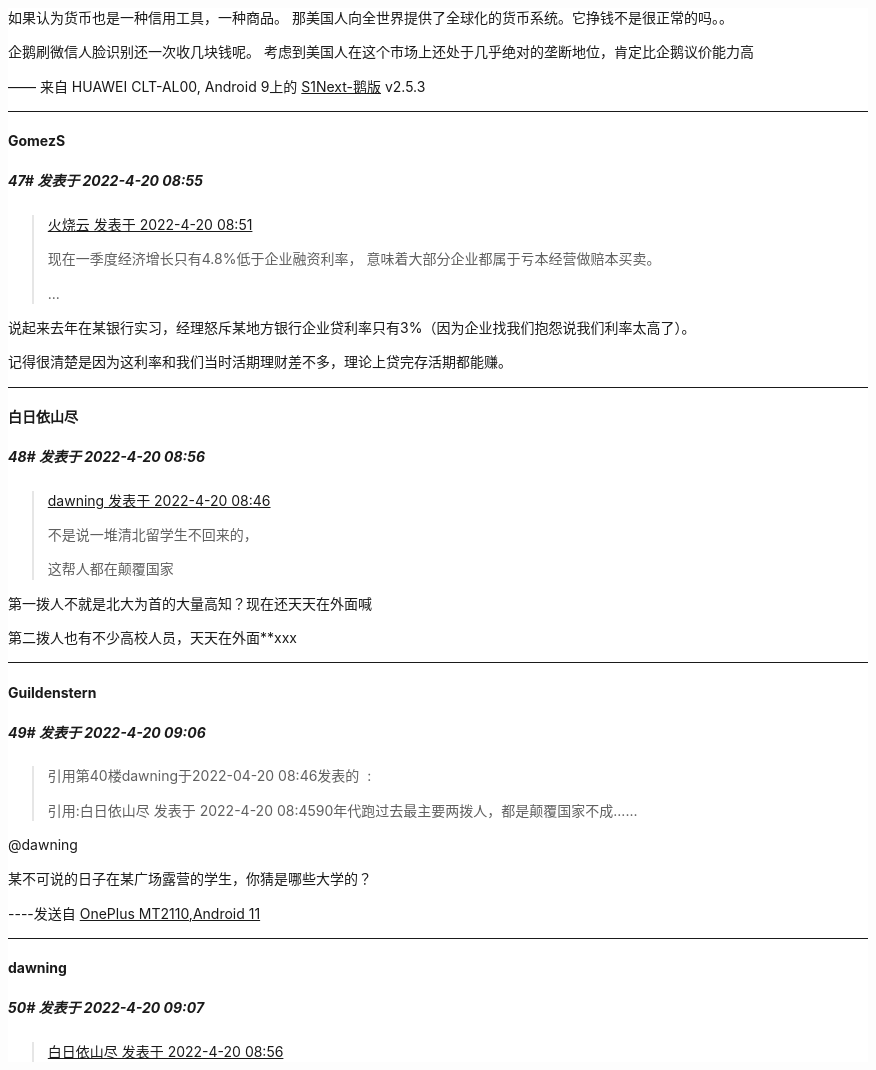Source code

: 如果认为货币也是一种信用工具，一种商品。
那美国人向全世界提供了全球化的货币系统。它挣钱不是很正常的吗。。

企鹅刷微信人脸识别还一次收几块钱呢。
考虑到美国人在这个市场上还处于几乎绝对的垄断地位，肯定比企鹅议价能力高 

—— 来自 HUAWEI CLT-AL00, Android 9上的 [S1Next-鹅版](https://github.com/ykrank/S1-Next/releases) v2.5.3

*****

####  GomezS  
##### 47#       发表于 2022-4-20 08:55

<blockquote><a href="httphttps://bbs.saraba1st.com/2b/forum.php?mod=redirect&amp;goto=findpost&amp;pid=55513626&amp;ptid=2065426" target="_blank">火烧云 发表于 2022-4-20 08:51</a>

现在一季度经济增长只有4.8%低于企业融资利率， 意味着大部分企业都属于亏本经营做赔本买卖。 

 ...</blockquote>
说起来去年在某银行实习，经理怒斥某地方银行企业贷利率只有3%（因为企业找我们抱怨说我们利率太高了）。

记得很清楚是因为这利率和我们当时活期理财差不多，理论上贷完存活期都能赚。

*****

####  白日依山尽  
##### 48#       发表于 2022-4-20 08:56

<blockquote><a href="httphttps://bbs.saraba1st.com/2b/forum.php?mod=redirect&amp;goto=findpost&amp;pid=55513585&amp;ptid=2065426" target="_blank">dawning 发表于 2022-4-20 08:46</a>

不是说一堆清北留学生不回来的，

这帮人都在颠覆国家</blockquote>
第一拨人不就是北大为首的大量高知？现在还天天在外面喊

第二拨人也有不少高校人员，天天在外面**xxx

*****

####  Guildenstern  
##### 49#       发表于 2022-4-20 09:06

<blockquote>引用第40楼dawning于2022-04-20 08:46发表的  :

引用:白日依山尽 发表于 2022-4-20 08:4590年代跑过去最主要两拨人，都是颠覆国家不成......</blockquote>
@dawning

某不可说的日子在某广场露营的学生，你猜是哪些大学的？

----发送自 [OnePlus MT2110,Android 11](http://stage1.5j4m.com/?1.37)

*****

####  dawning  
##### 50#       发表于 2022-4-20 09:07

<blockquote><a href="httphttps://bbs.saraba1st.com/2b/forum.php?mod=redirect&amp;goto=findpost&amp;pid=55513681&amp;ptid=2065426" target="_blank">白日依山尽 发表于 2022-4-20 08:56</a>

Aim of the exercise: In the copy, no pictures should appear; the records themselves must be repeated exactly.

Answer to this problem:
Source code

: 如果认为货币也是一种信用工具，一种商品。
那美国人向全世界提供了全球化的货币系统。它挣钱不是很正常的吗。。

企鹅刷微信人脸识别还一次收几块钱呢。
考虑到美国人在这个市场上还处于几乎绝对的垄断地位，肯定比企鹅议价能力高 

—— 来自 HUAWEI CLT-AL00, Android 9上的 [S1Next-鹅版](https://github.com/ykrank/S1-Next/releases) v2.5.3

*****

####  GomezS  
##### 47#       发表于 2022-4-20 08:55

<blockquote><a href="httphttps://bbs.saraba1st.com/2b/forum.php?mod=redirect&amp;goto=findpost&amp;pid=55513626&amp;ptid=2065426" target="_blank">火烧云 发表于 2022-4-20 08:51</a>

现在一季度经济增长只有4.8%低于企业融资利率， 意味着大部分企业都属于亏本经营做赔本买卖。 

 ...</blockquote>
说起来去年在某银行实习，经理怒斥某地方银行企业贷利率只有3%（因为企业找我们抱怨说我们利率太高了）。

记得很清楚是因为这利率和我们当时活期理财差不多，理论上贷完存活期都能赚。

*****

####  白日依山尽  
##### 48#       发表于 2022-4-20 08:56

<blockquote><a href="httphttps://bbs.saraba1st.com/2b/forum.php?mod=redirect&amp;goto=findpost&amp;pid=55513585&amp;ptid=2065426" target="_blank">dawning 发表于 2022-4-20 08:46</a>

不是说一堆清北留学生不回来的，

这帮人都在颠覆国家</blockquote>
第一拨人不就是北大为首的大量高知？现在还天天在外面喊

第二拨人也有不少高校人员，天天在外面**xxx

*****

####  Guildenstern  
##### 49#       发表于 2022-4-20 09:06

<blockquote>引用第40楼dawning于2022-04-20 08:46发表的  :

引用:白日依山尽 发表于 2022-4-20 08:4590年代跑过去最主要两拨人，都是颠覆国家不成......</blockquote>
@dawning

某不可说的日子在某广场露营的学生，你猜是哪些大学的？

----发送自 [OnePlus MT2110,Android 11](http://stage1.5j4m.com/?1.37)

*****

####  dawning  
##### 50#       发表于 2022-4-20 09:07

<blockquote><a href="httphttps://bbs.saraba1st.com/2b/forum.php?mod=redirect&amp;goto=findpost&amp;pid=55513681&amp;ptid=2065426" target="_blank">白日依山尽 发表于 2022-4-20 08:56</a>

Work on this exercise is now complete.